[Task goal]
Pull out every line of the records that contains the word "online", treating uppercase and lowercase as different.

[Dataset records]
___

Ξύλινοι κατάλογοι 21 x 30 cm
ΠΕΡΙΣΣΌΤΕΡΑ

___

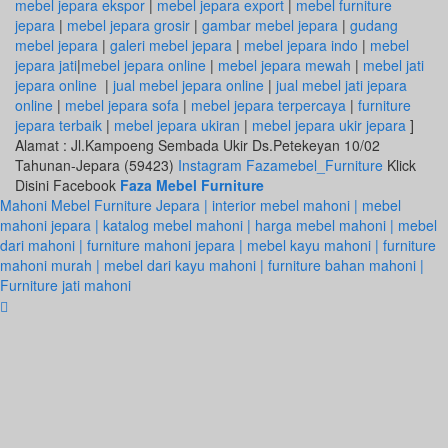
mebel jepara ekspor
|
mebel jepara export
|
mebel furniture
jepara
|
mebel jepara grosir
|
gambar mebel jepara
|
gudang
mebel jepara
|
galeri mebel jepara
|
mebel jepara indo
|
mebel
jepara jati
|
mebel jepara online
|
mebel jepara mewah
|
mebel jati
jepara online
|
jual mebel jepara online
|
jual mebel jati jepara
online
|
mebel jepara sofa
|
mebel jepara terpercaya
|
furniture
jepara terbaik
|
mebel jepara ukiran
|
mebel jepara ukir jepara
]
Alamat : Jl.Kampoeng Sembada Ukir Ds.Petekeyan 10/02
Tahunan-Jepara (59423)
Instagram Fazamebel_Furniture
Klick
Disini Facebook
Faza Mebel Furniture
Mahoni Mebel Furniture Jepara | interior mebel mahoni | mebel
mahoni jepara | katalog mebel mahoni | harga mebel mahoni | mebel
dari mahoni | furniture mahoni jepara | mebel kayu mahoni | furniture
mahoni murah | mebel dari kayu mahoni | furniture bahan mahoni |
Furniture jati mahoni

___

[Task output]
mebel jepara online
jepara online
jual mebel jepara online
online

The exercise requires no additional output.